Continuous integration allows us to quickly test all platforms and Python versions. First push your changes to GitHub then either:

  • Trigger from the web UI:

    1. Go to your fork’s GitHub page.

    2. Select the Actions tab.

    3. Say yes if it prompts you to enable actions.

    4. On the left hand side, select Test.

    5. Press Run Workflow.

    6. Select the branch you are working on from the drop down menu.

    7. Press the green Run Workflow button.

    8. Wait a few seconds then refresh the page. Your new job should appear below.

  • Trigger using GitHub’s CLI:

    gh workflow run --ref=your-branch-name test.yml
    

    Then see it running by checking the Actions tab on your fork.

Benchmarking

There is a really crude benchmark script which compares the speed of hirola against Python’s set(). The number it emits is how many times faster hirola is (i.e. big number is better). For historical reasons, it is invoked via:

python tests/benchmarks.py benchmark

I am in the process of replacing this script.

Please note that the binaries on PyPI are compiled with clang instead of gcc. Clang produces binaries which are about 20% faster so unless you also compile with clang, it is not meaningful to compare to a hirola downloaded from PyPI.

Before Submission

Before you submit a pull request, here is a checklist of things that I am likely to moan about if your changes don’t meet the criteria below.

  1. Make sure that there are no nonfunctional or stylistic changes to existing code. I don’t give a wet-slap about PEP8 - I care very much about the signal to noise ratio of git log -S "new code", git log -- filename.py and git diff as well as the ability to merge, cherry-pick and rebase without merge conflicts.

  2. The test suite passes with 100% coverage (see Test and Run coverage). If your adding code then this means that you will also have to add tests to keep coverage happy.

  3. If adding functionality, the docs need to be updated. Add Google style docstrings to new classes or functions, ensure that they appear somewhere in the API reference section of the docs and, unless the feature is quite niche, find a good place to add it to the README.rst.

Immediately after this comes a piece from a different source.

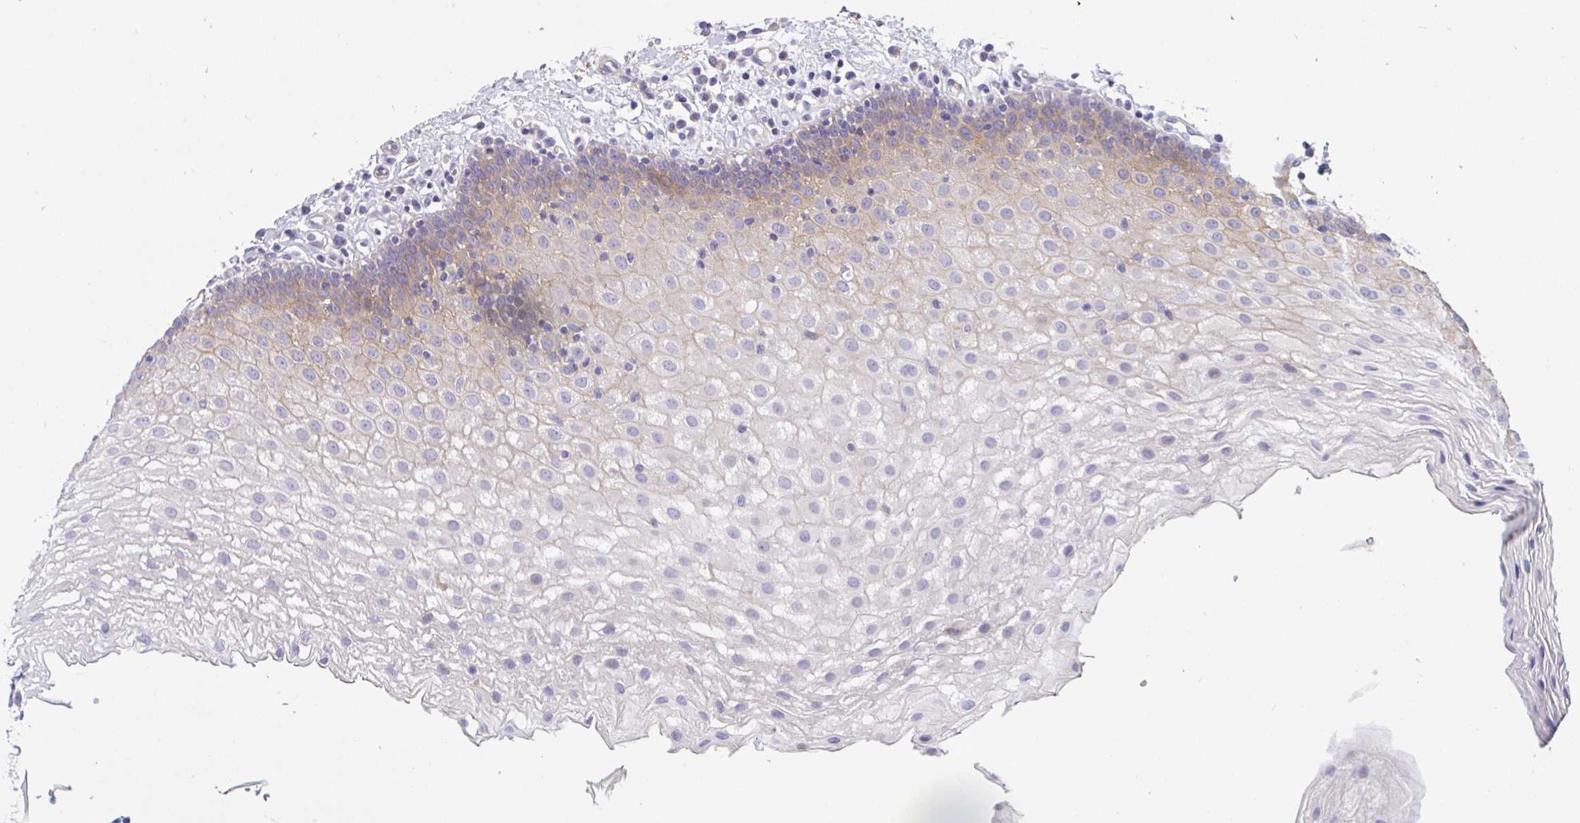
{"staining": {"intensity": "moderate", "quantity": "<25%", "location": "cytoplasmic/membranous"}, "tissue": "oral mucosa", "cell_type": "Squamous epithelial cells", "image_type": "normal", "snomed": [{"axis": "morphology", "description": "Normal tissue, NOS"}, {"axis": "morphology", "description": "Squamous cell carcinoma, NOS"}, {"axis": "topography", "description": "Oral tissue"}, {"axis": "topography", "description": "Head-Neck"}], "caption": "IHC photomicrograph of unremarkable oral mucosa: oral mucosa stained using IHC shows low levels of moderate protein expression localized specifically in the cytoplasmic/membranous of squamous epithelial cells, appearing as a cytoplasmic/membranous brown color.", "gene": "IL37", "patient": {"sex": "male", "age": 58}}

  4. There is a clear distinction between public and private API. Anything that is intended to be used by end users should be documented. Any functions that aren’t intended for use should have an underscore prefixed name or be defined in an underscore prefixed submodule to serve as a signal both to users and IDE code completions not to use them. Hidden, undocumented or barely documented functionality leads to nightmares where users don’t know what they can safely use without fear of their code breaking after upgrading hirola and hirola developers can’t change anything for fear of breaking someone else’s downstream project.

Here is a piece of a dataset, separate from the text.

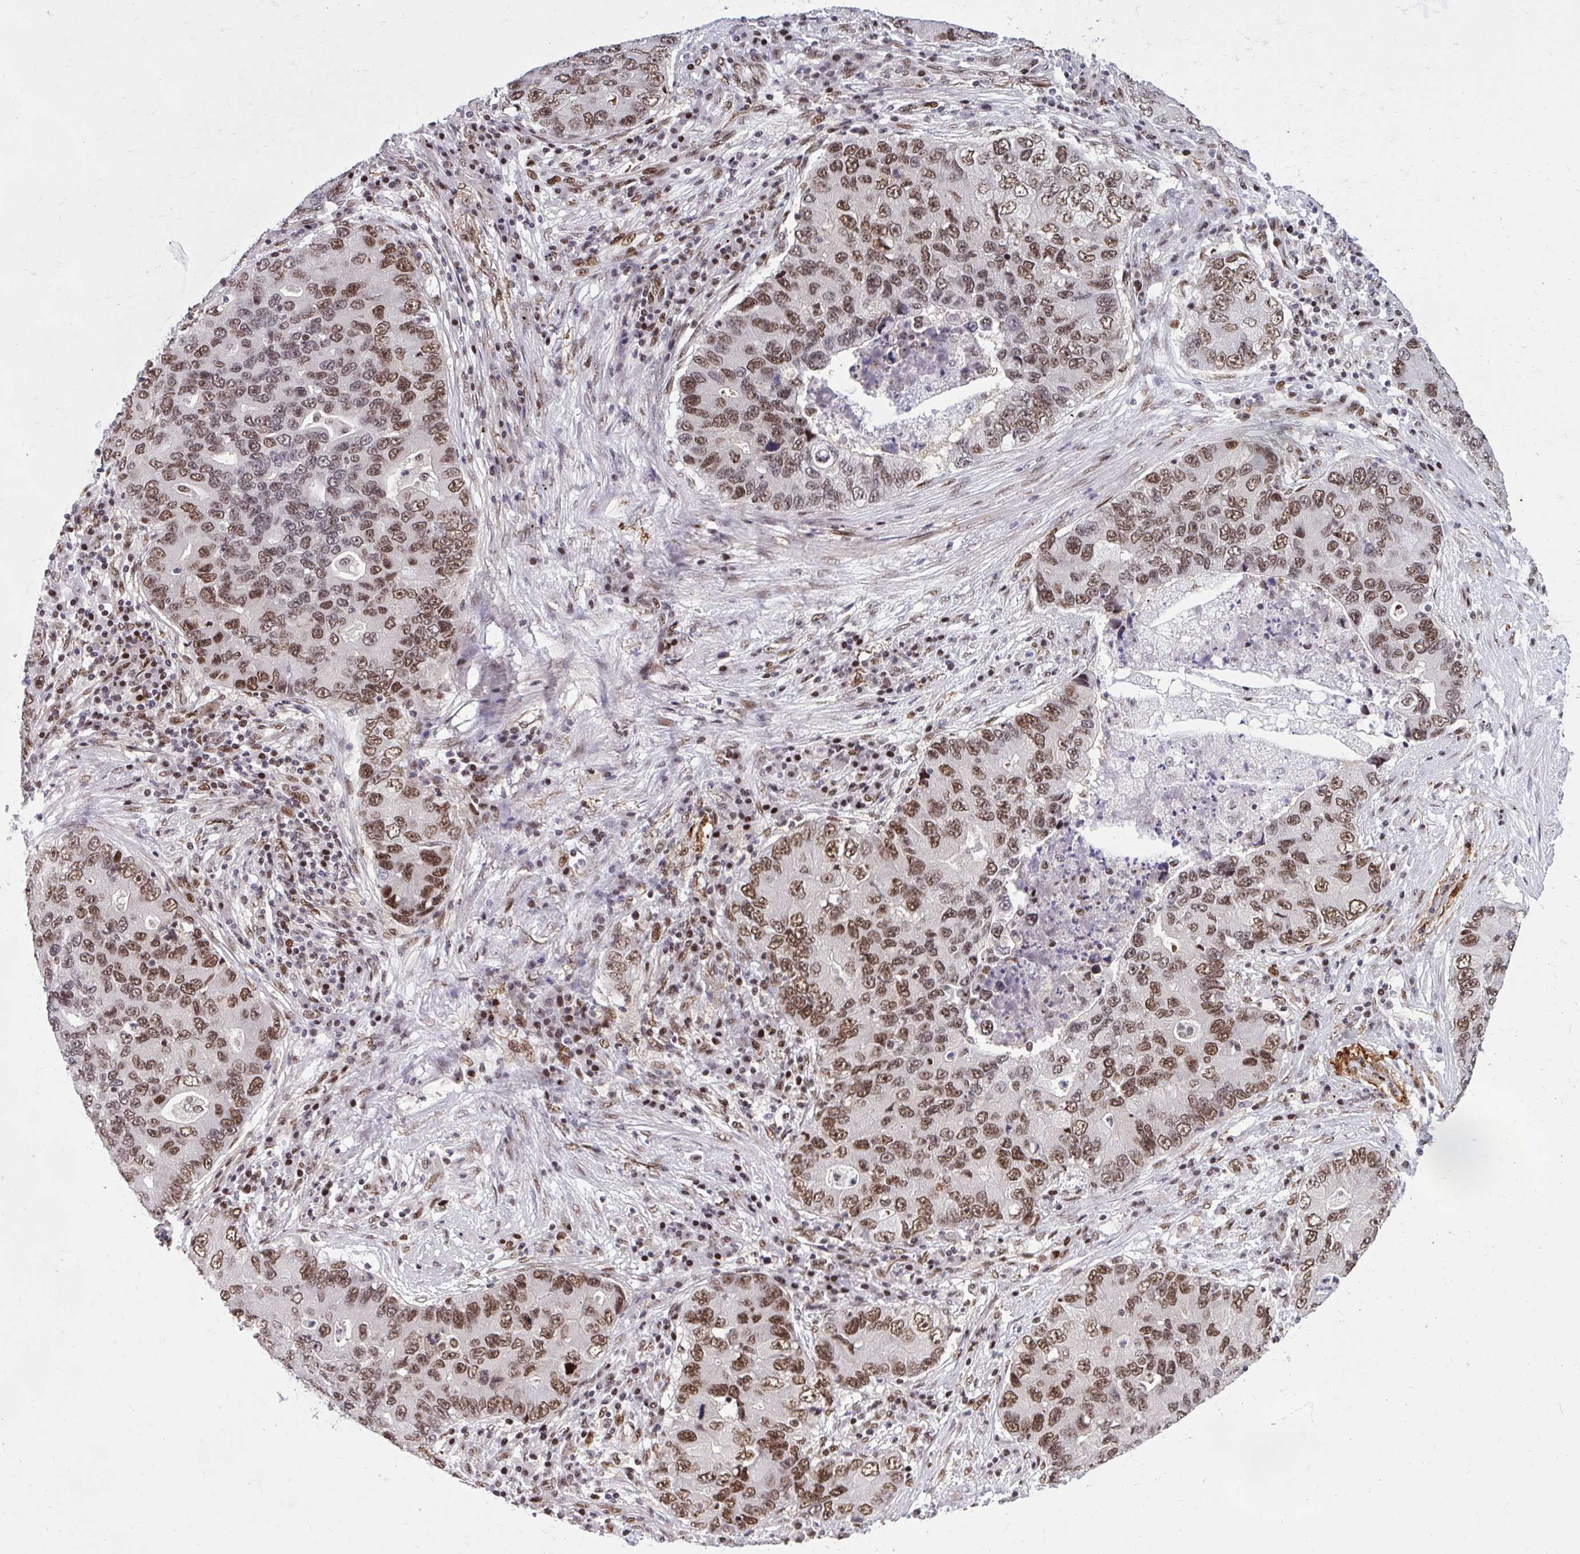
{"staining": {"intensity": "moderate", "quantity": ">75%", "location": "nuclear"}, "tissue": "lung cancer", "cell_type": "Tumor cells", "image_type": "cancer", "snomed": [{"axis": "morphology", "description": "Adenocarcinoma, NOS"}, {"axis": "morphology", "description": "Adenocarcinoma, metastatic, NOS"}, {"axis": "topography", "description": "Lymph node"}, {"axis": "topography", "description": "Lung"}], "caption": "Moderate nuclear expression for a protein is identified in approximately >75% of tumor cells of metastatic adenocarcinoma (lung) using IHC.", "gene": "PSME4", "patient": {"sex": "female", "age": 54}}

  5. Python source code should be formatted by yapf (see Run automatic code formatter).

  6. Proper grammar is used for anything textual. This means capital letters, full stops and no skipping the joining words - this goes for comments, documentation, docstrings and commit messages.

That’s you, go ahead and submit…

If you wish, append By your name / username / email / URL / some other piece of information you wish to be identified by to a commit message and I will add it to the credits section of the README.